Misión: ¡Que no se derrita el Castillo del Helado!

Había una vez, en lo alto de una colina muy calurosa, donde el sol parecía tener ganas de freír huevos en las piedras del bosque, pues allí se alzaba un castillo muy peculiar: el Castillo del Helado.
¡Sí, sí! ¡Un castillo hecho enterito de helado!. Tenía torres de fresa, murallas de chocolate, ventanas de limón y hasta una fuente que echaba batido de vainilla.

Y claro… en verano, ¡aquello era un pegote de cosas medio derritiéndose si no llevaban cuidado!.

Allí vivía la Reina Cucuruchina, una señora bajita, con corona de barquillo, muy simpática, pero siempre un poco pegajosa.
—¡Atención, atención! —gritaba cada mañana—. ¡Que alguien vuelva a poner la torre de mango! ¡Se ha escurrido otra vez!.

Los guardias del castillo no eran soldados normales. Eran tres pingüinos que siempre estaban sudados por tanta calor: Chispa, Chopo y Churro.
—¡No firmamos para esto! —protestaban—. ¡Queríamos nieve y nos mandaron a vivir en el postre achicharrados de calor!

Pero una mañana, llegó un mensajero en bicicleta (de cucurucho también, por supuesto), todo chorreando sirope de fresa, con una carta urgente:

 PELIGRO INMINENTE: EL SOL SE ACERCA DEMASIADO. POSIBLE FUSIÓN TOTAL DEL CASTILLO EN 24 HORAS.
Firmado: El Señor del Tiempo y del Termómetro Interestelar.

—¡Ay, helado mío, nooooo! —gritó la Reina Cucuruchina—. ¡Nos vamos a convertir en batido!.

Entonces, los pingüinos propusieron un plan:
—Hay que construir un parasol gigante sobre el castillo. ¡Rápido, antes de que la torre de pistacho se convierta en sopa vegana!

Y allá fueron todos los habitantes del castillo: las ranas del estanque de granizado, los caballos de banana de gominolas, y hasta el dragón de hielo (que solo se derretía si le decían cosas cursis de amor, como “tus ojitos brillan más que una cucharilla limpia”).

Cada uno aportó algo:
—Yo traigo paraguas.
—¡Yo traigo mis gorras de las excursiones!.
—¡Yo traigo la sombrilla del factor 40 plus contra rayos UVA, ULTRABETTA Y SUPERGAMMA!.

Y como siempre hay alguien que se pasa… llegó Don Bizcocho, el inventor loco del reino, cargando una catapulta que lanzaba bolas de helado a las nubes para ver si las enfriaba desde arriba.
—¡Si llueven cubitos de hielo es por mi culpa! —gritaba, mientras salía volando montado en una cuchara gigante.

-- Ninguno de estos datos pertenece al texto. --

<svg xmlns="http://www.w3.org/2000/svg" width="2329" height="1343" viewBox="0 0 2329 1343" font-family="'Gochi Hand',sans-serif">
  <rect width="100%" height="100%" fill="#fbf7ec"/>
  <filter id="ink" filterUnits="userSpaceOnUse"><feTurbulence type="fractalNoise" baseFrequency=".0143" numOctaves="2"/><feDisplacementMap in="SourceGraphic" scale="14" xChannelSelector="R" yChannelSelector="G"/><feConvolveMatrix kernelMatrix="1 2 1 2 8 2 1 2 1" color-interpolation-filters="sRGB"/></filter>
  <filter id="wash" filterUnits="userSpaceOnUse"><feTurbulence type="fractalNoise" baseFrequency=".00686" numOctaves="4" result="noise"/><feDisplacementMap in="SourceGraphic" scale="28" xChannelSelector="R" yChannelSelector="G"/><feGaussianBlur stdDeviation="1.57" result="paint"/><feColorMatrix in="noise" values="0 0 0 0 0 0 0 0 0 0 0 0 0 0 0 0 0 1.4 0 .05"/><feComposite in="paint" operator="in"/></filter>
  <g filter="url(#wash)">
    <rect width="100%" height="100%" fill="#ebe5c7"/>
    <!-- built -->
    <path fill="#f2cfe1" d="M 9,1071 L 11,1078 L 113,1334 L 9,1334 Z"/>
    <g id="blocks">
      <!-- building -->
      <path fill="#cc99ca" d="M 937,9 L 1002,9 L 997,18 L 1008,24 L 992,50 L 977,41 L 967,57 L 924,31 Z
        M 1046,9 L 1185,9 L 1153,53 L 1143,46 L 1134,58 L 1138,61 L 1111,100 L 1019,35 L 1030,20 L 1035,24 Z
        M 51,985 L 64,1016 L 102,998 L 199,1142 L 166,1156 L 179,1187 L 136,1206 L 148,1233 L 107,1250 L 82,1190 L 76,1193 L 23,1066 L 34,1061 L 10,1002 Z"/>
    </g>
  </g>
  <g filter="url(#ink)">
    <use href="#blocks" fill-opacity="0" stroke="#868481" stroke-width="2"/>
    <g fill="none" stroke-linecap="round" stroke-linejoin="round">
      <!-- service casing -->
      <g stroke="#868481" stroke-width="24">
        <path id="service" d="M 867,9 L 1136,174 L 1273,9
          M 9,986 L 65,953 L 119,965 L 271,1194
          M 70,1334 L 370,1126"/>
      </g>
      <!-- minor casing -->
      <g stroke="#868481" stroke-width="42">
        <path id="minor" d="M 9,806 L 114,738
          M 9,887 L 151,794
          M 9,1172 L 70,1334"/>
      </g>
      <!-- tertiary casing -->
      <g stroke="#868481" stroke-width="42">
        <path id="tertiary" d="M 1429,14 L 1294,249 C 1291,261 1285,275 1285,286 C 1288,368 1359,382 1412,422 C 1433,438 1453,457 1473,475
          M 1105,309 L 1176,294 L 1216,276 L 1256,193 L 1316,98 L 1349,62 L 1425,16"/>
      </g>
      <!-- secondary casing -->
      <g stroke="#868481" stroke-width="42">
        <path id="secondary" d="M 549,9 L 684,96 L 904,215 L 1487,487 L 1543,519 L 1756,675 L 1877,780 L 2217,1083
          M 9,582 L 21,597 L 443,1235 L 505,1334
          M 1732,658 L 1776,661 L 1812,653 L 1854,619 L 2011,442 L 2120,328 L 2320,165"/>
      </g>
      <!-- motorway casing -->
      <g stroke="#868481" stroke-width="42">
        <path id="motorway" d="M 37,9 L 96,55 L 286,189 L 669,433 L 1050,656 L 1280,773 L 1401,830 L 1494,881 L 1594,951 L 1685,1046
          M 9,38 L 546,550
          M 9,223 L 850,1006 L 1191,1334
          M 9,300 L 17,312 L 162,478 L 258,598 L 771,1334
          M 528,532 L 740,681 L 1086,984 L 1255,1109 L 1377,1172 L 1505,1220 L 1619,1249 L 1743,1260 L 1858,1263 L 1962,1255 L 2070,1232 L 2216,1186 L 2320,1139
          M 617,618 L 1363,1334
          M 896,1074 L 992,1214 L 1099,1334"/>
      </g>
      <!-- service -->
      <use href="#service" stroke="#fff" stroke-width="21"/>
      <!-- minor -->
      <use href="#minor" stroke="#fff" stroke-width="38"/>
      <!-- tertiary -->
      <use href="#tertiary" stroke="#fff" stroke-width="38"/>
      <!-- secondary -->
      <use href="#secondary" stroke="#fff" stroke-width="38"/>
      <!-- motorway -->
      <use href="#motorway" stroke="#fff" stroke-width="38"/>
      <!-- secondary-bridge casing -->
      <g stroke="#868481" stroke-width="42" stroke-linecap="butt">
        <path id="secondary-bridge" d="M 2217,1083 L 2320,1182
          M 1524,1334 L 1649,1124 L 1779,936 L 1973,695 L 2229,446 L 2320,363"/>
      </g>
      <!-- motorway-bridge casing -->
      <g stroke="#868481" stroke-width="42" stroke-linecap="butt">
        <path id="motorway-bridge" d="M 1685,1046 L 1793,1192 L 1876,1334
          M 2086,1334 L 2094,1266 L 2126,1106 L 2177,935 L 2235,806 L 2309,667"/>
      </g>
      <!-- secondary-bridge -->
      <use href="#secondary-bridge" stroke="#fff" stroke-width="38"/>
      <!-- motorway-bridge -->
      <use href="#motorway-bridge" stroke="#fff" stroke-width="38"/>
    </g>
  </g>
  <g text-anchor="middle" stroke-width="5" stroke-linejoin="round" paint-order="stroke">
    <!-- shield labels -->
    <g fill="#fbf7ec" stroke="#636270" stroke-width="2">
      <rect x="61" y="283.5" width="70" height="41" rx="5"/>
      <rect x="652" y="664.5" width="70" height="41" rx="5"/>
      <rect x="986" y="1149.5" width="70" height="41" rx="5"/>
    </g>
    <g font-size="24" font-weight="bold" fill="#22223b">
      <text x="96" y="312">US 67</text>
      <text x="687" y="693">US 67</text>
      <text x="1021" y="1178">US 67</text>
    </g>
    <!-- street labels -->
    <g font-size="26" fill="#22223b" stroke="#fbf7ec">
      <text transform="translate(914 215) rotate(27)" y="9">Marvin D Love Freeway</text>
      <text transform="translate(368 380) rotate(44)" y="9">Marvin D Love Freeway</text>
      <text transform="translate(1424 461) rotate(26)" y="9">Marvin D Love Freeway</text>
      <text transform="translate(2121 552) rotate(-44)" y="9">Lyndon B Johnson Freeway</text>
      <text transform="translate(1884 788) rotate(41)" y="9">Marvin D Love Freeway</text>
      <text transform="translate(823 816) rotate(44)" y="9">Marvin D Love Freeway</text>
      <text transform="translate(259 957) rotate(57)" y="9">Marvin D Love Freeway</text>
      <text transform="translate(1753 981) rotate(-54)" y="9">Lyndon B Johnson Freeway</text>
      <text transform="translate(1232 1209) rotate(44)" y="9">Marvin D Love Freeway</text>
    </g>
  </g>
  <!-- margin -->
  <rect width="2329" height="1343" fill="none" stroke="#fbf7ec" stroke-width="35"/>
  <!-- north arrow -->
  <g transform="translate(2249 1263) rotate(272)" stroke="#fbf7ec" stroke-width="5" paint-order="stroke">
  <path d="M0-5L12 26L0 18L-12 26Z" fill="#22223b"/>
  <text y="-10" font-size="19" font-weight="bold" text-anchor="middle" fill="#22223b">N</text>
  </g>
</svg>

Después de muchas risas, gritos y algún que otro resbalón con salsa de caramelo, construyeron un superparasol gigantesco, con alas de ventilador, tela de toldo y ¡una pizca de magia de cucurucho con chispitas por encima, porque unas chispitas nunca pueden faltar!

Justo cuando el sol estaba a punto de derretir y explotar el castillo como un flan dentro de un microondas… ¡PLAF!.
¡Se abrió el parasol!.

El castillo quedó a la sombra, fresco, feliz y ligeramente pegajoso (como siempre).

La reina abrazó a todos, incluso a los pingüinos sudados que se desmayaron de tanto calor.

—¡Buagh vais chorreando, pero sabéis que… sois los mejores! ¡Y además, ahora tenemos sombra para hacer picnics cuando queramos!.

Y así, celebraron con una gran fiesta de frutas congeladas, música de cucharillas, y un concurso de resbalones por la muralla de sirope de fresa (que ganó la rana Ramona, con un triple salto mortal con el quedó estampada en la torre más alta del castillo).

Y colorín colorado, a veces, cuando las cosas se derriten o se complican, trabajar en equipo, usar la imaginación y reírse juntos puede salvar el castillo… ¡y cualquier verano!.